* **Source passage**
Bright coloring often goes hand in hand with defensive chemicals. The creature’s body serves as a billboard, warning would-be predators about the danger of poisoning. Such coloring is like the skull and cross bones flag on a pirate ship. If the predator has previously had an unpleasant encounter, it may associate the bold or bright color pattern with a bad taste or an excruciating sting.
Consider ladybird beetles. Their colorful armor is a warning. If harassed, they squeeze out a foul-tasting substance from their joints and seams. Similarly, wasps (and a variety of bees) have their own bright colors to remind predators that, if threatened, they will retaliate with stings.
Camouflage refers to the color patterns, behaviors, and shapes that God designed to allow a creature to match its surroundings, making it very difficult for predators to see.
A good example is the walking stick. As its name implies, it looks like a stick and is almost indistinguishable from surrounding twigs. The joints and seams on its six legs match the pattern of how smaller twigs branch from larger twigs at their nodes. It also walks with slow, wobbly, and halting strides that mimic the gentle sway of the slender branches on which it walks.
The list of camouflage designs is seemingly endless. Certain treehoppers, for example, look like thorns. The dead leaf butterfly folds its wings to look like a dead leaf, complete with a leaf stalk (petiole) attached.
A number of insects are pretty skilled at startling predators. Usually they have some sort of hidden marking that’s suddenly displayed when they are threatened.
One example is the polyphemus moth. The large eye-spots on its hind wings are normally covered by the front wings, but when approached by a predator, the front wings shoot forward, exposing the eyespots. These paired ogling “eyes” are known to startle some potential predators.
Certain praying mantises perform this stunt as well, but they also brandish their formidable front legs in case the eyespots aren’t threatening enough.
Reflex immobility—this is entomology’s fancy term for playing dead. Many beetles practice this stunt. It consists of simply not moving at all. Some predators are stimulated by walking, running, or wriggling. Inactive prey doesn’t attract attention. This reflex can cause the predator to lose track or interest and wander off to eat something that looks alive.

* **To do**
Could you carry on the passage about insect defenses from the point where it stops? The data that follows was drawn from a separate source.

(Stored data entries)
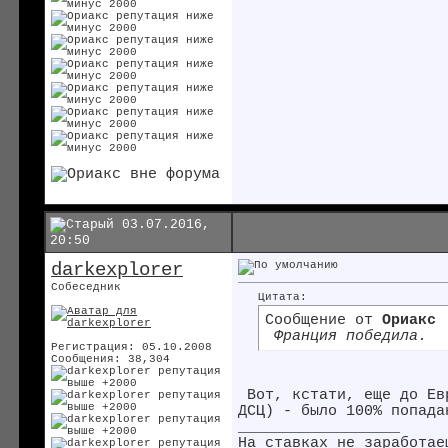
03.07.2016,
20:50
darkexplorer
Собеседник
Цитата:
Сообщение от
Ориакс
Франция победила.
Регистрация: 05.10.2008
Сообщения: 38,304
Вот, кстати, еще до Евр
ДСЦ) - было 100% попада
__________________
На ставках не заработае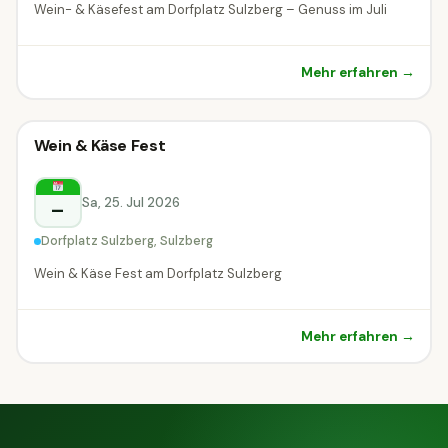
Wein- & Käsefest am Dorfplatz Sulzberg – Genuss im Juli
Mehr erfahren →
Weinfest
Wein & Käse Fest
Weinfest
Sulzberg
Sa, 25. Jul 2026
–
Dorfplatz Sulzberg, Sulzberg
Wein & Käse Fest am Dorfplatz Sulzberg
Mehr erfahren →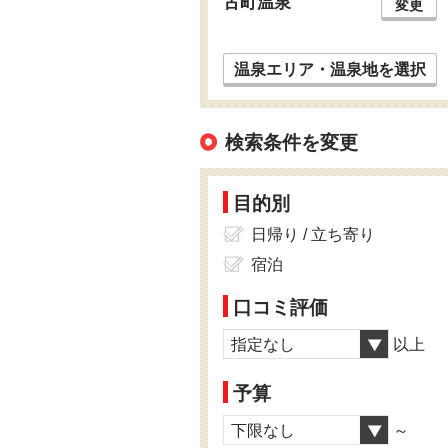
古町温泉
変更
温泉エリア・温泉地を選択
検索条件を変更
目的別
日帰り / 立ち寄り
宿泊
口コミ評価
指定なし
以上
予算
下限なし
～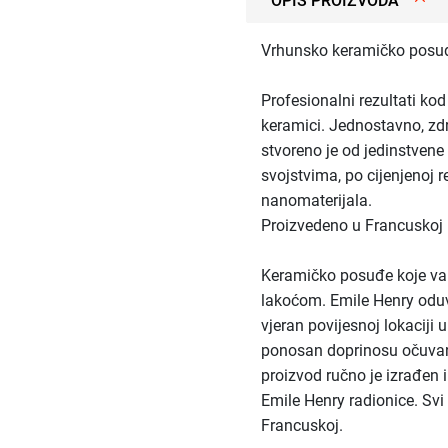
OPIS PROIZVODA
Vrhunsko keramičko posuđ
Profesionalni rezultati kod
keramici. Jednostavno, zd
stvoreno je od jedinstvene
svojstvima, po cijenjenoj r
nanomaterijala.
Proizvedeno u Francuskoj
Keramičko posuđe koje va
lakoćom. Emile Henry oduv
vjeran povijesnoj lokaciji 
ponosan doprinosu očuvanj
proizvod ručno je izrađen 
Emile Henry radionice. Svi
Francuskoj.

* **Written response**
Autotomy literally means to “cut self.” Essentially, these critters have quick-release appendages that snap off at the least tug from a predator. A number of insects have this peculiar ability, but walking sticks are real pros at it. When a predator seizes a leg, the appendage pops off at its base and usually continues to twitch for some time, occupying the offending predator, which fancies itself a successful hunter. Meanwhile, the walking stick hobbles away with five legs. If it hasn’t reached adulthood, the walking stick will replace the leg during subsequent molts (shedding its outer layer), though the new leg may be smaller in size.
Too Sophisticated for Random Mutations
The defense mechanisms of just about every group in the animal kingdom could provide us with a lifetime of enjoyable study. Many arthropods are particularly well-equipped for defense. Their defensive features require interconnected designs in anatomy, physiology, and behavior, many of which are too sophisticated and complex to give credit to random degenerative mutations. It appears, instead, that these abilities were genetically present in the original creatures, but activated after Adam sinned, when God cursed the creation.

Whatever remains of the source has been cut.